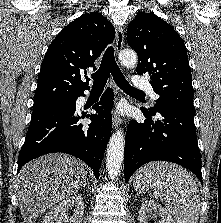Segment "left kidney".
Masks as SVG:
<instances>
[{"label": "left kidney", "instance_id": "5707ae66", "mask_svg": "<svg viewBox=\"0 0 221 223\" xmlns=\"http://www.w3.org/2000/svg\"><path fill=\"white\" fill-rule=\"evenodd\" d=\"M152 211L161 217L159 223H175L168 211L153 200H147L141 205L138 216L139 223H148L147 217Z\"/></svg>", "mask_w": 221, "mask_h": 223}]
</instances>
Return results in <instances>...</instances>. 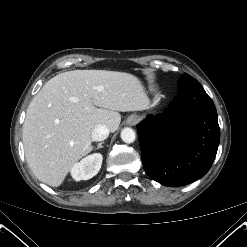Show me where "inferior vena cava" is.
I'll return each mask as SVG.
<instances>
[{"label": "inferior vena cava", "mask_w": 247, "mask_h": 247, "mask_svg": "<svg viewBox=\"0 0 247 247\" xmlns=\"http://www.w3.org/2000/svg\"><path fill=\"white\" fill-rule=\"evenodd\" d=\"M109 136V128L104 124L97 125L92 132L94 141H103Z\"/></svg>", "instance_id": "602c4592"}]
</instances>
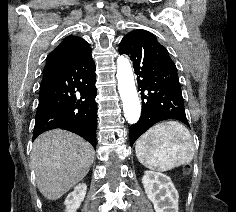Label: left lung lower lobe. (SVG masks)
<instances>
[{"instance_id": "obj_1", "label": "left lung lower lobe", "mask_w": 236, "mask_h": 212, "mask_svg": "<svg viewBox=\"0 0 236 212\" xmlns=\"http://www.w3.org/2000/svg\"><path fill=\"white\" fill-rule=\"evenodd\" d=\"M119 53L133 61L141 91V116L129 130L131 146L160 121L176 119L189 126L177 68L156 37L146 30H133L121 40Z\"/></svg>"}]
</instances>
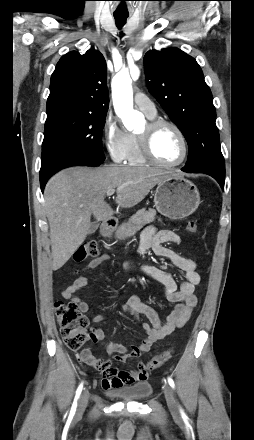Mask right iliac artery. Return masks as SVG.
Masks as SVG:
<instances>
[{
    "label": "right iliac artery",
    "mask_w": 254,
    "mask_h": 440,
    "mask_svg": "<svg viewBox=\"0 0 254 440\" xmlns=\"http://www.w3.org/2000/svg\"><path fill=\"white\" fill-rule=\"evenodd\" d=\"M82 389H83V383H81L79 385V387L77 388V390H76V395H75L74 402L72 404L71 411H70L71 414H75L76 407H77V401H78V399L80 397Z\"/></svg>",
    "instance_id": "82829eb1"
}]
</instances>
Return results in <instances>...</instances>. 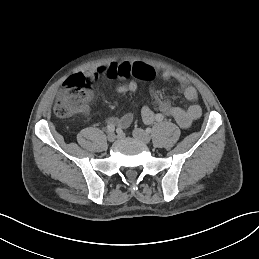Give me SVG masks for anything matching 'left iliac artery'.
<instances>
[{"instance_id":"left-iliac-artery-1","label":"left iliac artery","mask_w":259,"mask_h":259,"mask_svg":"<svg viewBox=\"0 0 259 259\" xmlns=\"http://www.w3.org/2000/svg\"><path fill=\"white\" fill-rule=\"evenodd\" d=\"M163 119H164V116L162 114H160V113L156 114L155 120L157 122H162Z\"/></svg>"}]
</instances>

============================================================

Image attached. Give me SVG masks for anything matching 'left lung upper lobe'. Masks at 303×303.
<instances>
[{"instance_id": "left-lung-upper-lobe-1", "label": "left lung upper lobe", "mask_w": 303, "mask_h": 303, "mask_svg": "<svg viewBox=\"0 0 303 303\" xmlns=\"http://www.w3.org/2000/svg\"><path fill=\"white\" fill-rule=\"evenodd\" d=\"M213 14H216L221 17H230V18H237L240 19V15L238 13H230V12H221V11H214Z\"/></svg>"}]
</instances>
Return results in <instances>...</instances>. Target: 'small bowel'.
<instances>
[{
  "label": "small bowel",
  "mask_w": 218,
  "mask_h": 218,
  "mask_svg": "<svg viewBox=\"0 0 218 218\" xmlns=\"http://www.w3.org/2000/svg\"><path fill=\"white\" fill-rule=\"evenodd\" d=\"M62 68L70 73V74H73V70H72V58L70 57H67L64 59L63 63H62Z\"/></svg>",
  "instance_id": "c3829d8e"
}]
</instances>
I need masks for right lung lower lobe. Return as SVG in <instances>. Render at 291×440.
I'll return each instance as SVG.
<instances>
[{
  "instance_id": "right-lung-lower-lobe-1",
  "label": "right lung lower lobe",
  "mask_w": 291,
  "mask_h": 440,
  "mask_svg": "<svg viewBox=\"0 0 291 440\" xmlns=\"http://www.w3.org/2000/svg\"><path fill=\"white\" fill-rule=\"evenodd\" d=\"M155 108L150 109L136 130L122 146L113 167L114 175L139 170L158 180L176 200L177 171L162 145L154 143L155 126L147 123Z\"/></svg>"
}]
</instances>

============================================================

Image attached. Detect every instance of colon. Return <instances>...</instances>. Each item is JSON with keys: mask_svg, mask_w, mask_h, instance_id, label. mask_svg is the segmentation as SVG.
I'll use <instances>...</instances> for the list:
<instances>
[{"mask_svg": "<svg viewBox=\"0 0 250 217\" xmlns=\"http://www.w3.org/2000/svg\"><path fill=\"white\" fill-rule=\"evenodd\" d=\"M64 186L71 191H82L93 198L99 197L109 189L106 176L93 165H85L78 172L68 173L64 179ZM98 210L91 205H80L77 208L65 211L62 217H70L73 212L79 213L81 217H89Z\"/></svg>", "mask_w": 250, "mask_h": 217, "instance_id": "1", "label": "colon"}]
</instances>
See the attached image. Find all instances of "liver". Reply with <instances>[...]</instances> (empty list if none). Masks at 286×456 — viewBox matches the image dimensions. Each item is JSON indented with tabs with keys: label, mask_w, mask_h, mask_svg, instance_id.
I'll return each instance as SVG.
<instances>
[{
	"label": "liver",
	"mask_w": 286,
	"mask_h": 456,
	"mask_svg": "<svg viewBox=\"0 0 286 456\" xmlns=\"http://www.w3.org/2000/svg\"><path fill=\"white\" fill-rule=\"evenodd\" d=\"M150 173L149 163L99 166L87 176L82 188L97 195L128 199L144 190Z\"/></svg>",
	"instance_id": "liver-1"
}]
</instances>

============================================================

• Given exercise
Copy out every line in the records that contains the word "with".

• Expected answer
Image attached. Detect every instance of colon. Return <instances>...</instances>. Each item is JSON with keys: mask_svg, mask_w, mask_h, instance_id, label. mask_svg is the segmentation as SVG.
See the attached image. Find all instances of "liver". Reply with <instances>[...]</instances> (empty list if none). Masks at 286×456 — viewBox matches the image dimensions. Each item is JSON indented with tabs with keys: label, mask_w, mask_h, mask_svg, instance_id.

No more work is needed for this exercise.